Surviving the toughest cut in golf: Maja Stark’s playoff birdie sends her to Augusta National

Maja Stark was the last woman to earn a spot on Augusta National for the final round of the ANWA after a day of moving cut numbers.

AUGUSTA, Ga. – Kate Smith intended to go to bed at 9 p.m. on Wednesday night. It took much longer than that to drift off.

“I couldn’t sleep,” she said. “Normally you can look at the TV or phone as distraction; I just laid there. I just thought about my opportunities for the next day, those six holes a lot.”

Smith, a fifth-year senior at the University of Nebraska, was at 4 under and had a three-shot lead when the first round of the Augusta National Women’s Amateur was suspended because of weather. She had only played 11 holes.

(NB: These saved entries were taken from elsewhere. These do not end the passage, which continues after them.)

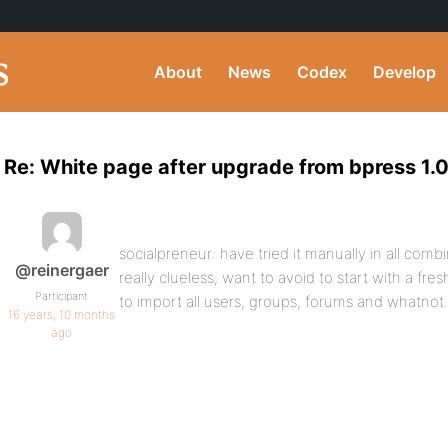
About
News
Codex
Develop
Re: White page after upgrade from bpress 1.0
socialpreneur: have tried it manually in all comb
@reinergaer
really clueless, want to avoid to start with a f
Participant
to import all users, groups, forums and whatnot.
16 years, 10 months
ago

When Smith returned on Thursday morning to finish, the temperature had dipped below 50 degrees. She played her remaining seven holes in 4 over. Shortly after lunch, she was back on the first tee for her second round and slowly slipped down the leaderboard. When Smith three-putted the 17th green, it moved the 36-hole cut from 6 over to 7 over.

Smith landed in a playoff with four other women – Maja Stark, Lauren Hartlage, Amari Avery and Yu-Sang Hou – that ended quickly when Stark dropped an 18-footer for birdie on the No. 10, the first extra hole.

Augusta National Women’s AmateurLeaderboard

Like the rest of the 81-player field, Smith has a practice-round tee time at Augusta National on Friday even if she won’t be one of the 30 women competing on Saturday. Friday’s round might even be a little more enjoyable now.

“I was already trying to mentally prepare for that while being here,” Smith said of a wandering mind where the final round at Augusta National was concerned, “and I don’t think I was in the present all the time. It’s a long week and you’ve got to keep your head down and focus on what’s in front of you.”

Smith owned the start of the day, but Stark was squarely in the spotlight 12 hours later when she drained the birdie putt that sent her to Augusta National. It couldn’t have been better timed. The Oklahoma State sophomore only made three birdies in the past two days: One came on the 36th hole to help her get in the playoff and another was on the extra hole.

Interestingly, Stark had bogeyed No. 10 in regulation both days.

For a few short minutes—and with memories of an 11-for-10 playoff in the inaugural ANWA were still fresh—it looked like extra holes would be avoided on Thursday.

Kiira Riihijarvi is the only NCAA Division II player in the field this week. The fifth-year senior at the University of Tampa made tidy work of the cutline when she rolled in a birdie putt on No. 18 in the fifth-to-last group. That moved her from 7 over to 6 over and brought the cut with her.

Smith’s late bogey gave the other four players at 7 over second hope.

“I tried not to look at the leaderboard while I was playing,” Riihijarvi said of coming down the final holes. “They made it difficult because they’re really big.”

Regardless of what the leaderboard said, a number became more and more difficult to pin down as wind swirled all day and made the closing stretch particularly difficult.

Augusta National Women's Amateur
The second round of the Augusta National Women’s Amateur on Thursday, April 1, 2021. (Photo: ANWA)

Ana Pelaez Trivino, a fifth-year senior at South Carolina, felt that as much as anyone. She fired a 1-under 71 and went to bed Wednesday with a share of second place. She played the front nine in 2 under on Thursday but was 5 over on the back. At 6 over, she snuck in to the third round on the number.

Pelaez Trivino said the big numbers on the back – three bogeys and a double – weren’t even a product of focusing too much on the cut because she wasn’t focusing there at all. Mental game is an advantage for the firey Spaniard.

“I can look at the scoreboard and not feel pressure at all, just know what I have to do,” she said. “It’s a fact that I’m going to have to accept that knowledge at the end of the day, so why not look at the scoreboard or whatever?”

Erica Shepherd played the last three holes in 2 over to land at 6 over, which eventually left her safely inside the cut. It was a similar scenario to the one that played out in 2019, when Shepherd also narrowly avoided the playoff.

“Kind of had the same feeling heading down the last hole,” she said. “I guess that experience from being there two years ago may have helped me a little bit.”

Shepherd, who finished T-23 after a final-round 75 at Augusta National in 2019, bogeyed No. 18 on Wednesday, and only after laying up on the par 5 realized she could have reached the green with her 3-wood. She missed a downhill slider for par but bogey was still enough.

Having made the cut here once, Shepherd was extra motivated to secure another Saturday tee time.

“Just to see in person how it’s actually better than it is on TV and just being part of that experience and to see how much that did for women’s golf and just to have been there,” she said, “just kind of that pressure that I put on myself to get back, it’s kind of a relief to know that that’s secured now.”